Kankou Sentai Shintokuranger, the town's mascots

Shintoku's mascots are the Kankou Sentai Shintokuranger (新得応援戦隊しんとくレンジャー, Kankō Sentai Shintokurenjā). They are based on toku heroes such as Super Sentai, Kamen Rider and Ultraman. The team consists of three members.
- SobaRed (そばレッド, SobaReddo) is the leader of the team who is from Shintoku. His motif is a soba. His job is to make sure all of the food (especially soba) had the best quality and cooked safe to prevent foodborne illnesses. His birthday is August 17.
- YamaGreen (山グリーン, YamaGurīn) is the second in command of the team who is from Mount Tomuraushi in the Shintoku Mountains.
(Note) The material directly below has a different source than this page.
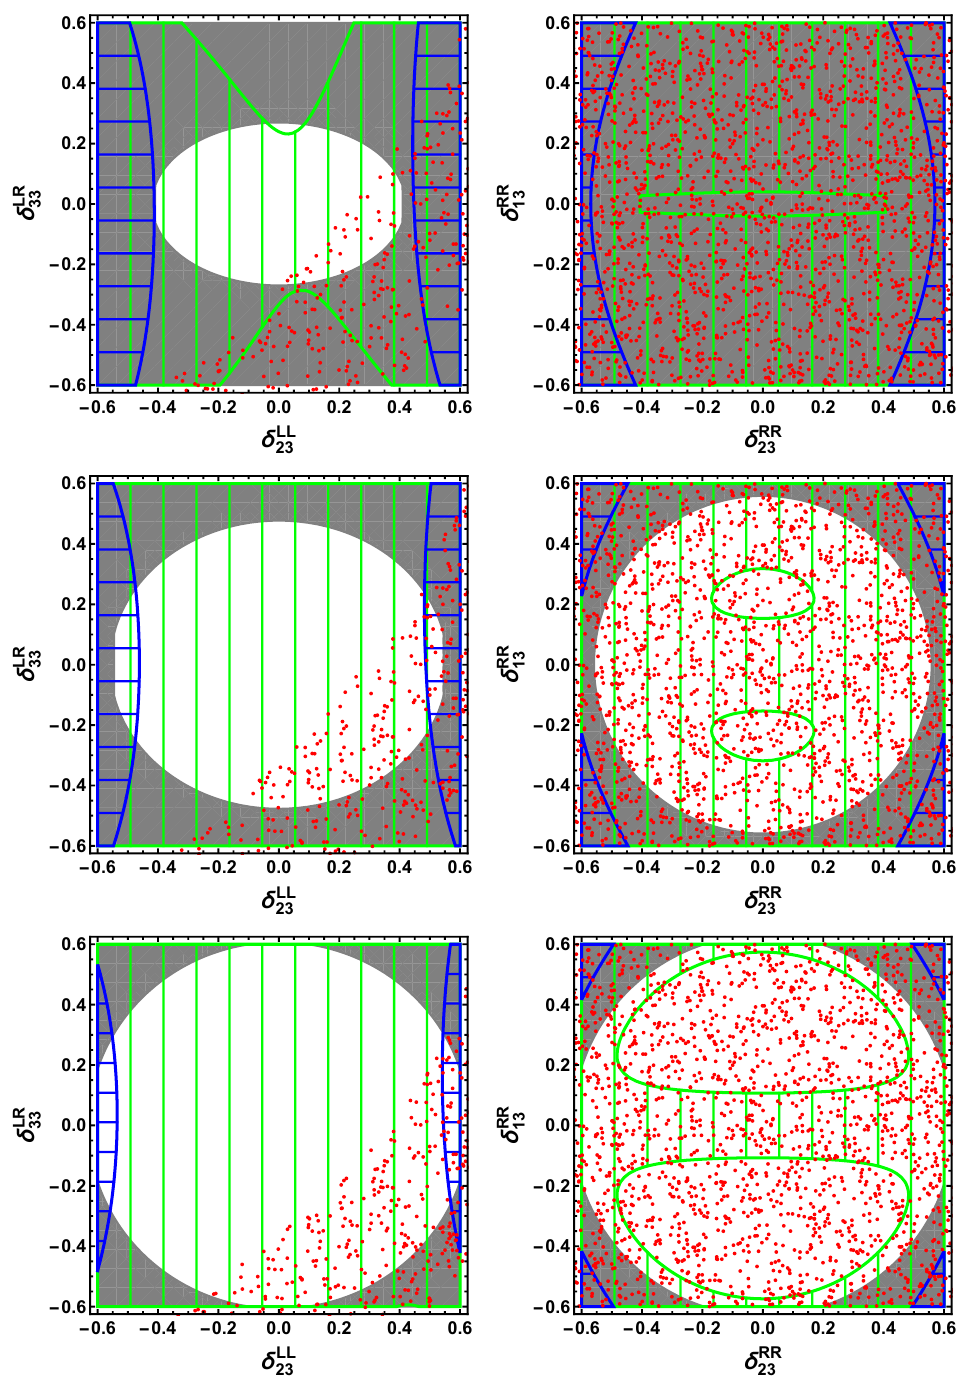
Figure 6 . Allowed regions for (cid:14) LL panel), respectively. Here (cid:14) LR 1300 (middle), and 1500 GeV (lower), respectively. The red dot area is allowed by B s(cid:13) , while the green and the blue hatched area by (cid:1) M d and (cid:1) M s , respectively. The gray areas are excluded by the lower bound of 940 GeV on squark masses based on a rough estimate of the LHC direct searches for squarks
His motif is mountains such as Mount Tomuraushi and Mount Sahoro. His job is to protect nature and the environment from pollution. His birthday is on October 12.
- OnsenPink (温泉ピンク, OnsenPinku). She is the only female of the team who is from Shintoku but raised in the United States. Her motif is the onsen. His job is to heal people from diseases or injury while maintaining beauty and health. Her birthday is February 19.

In 2014, four more members were added as a result of a design competition.
- SobaRainbow (そばレインボー, SobaReinbō) who is a soba (like SobaRed but in colours of a rainbow)
- JidoriBrown (じどりブラウン, JidoriBuraun) who is a brown chicken.
- Chocoranger (チョコレンジャー, Chokorenjā) who is a princess of chocolate.
- Kuroranger (くろレンジャー, Kurorenjā) who is cat-like shadow figure that represents the night sky.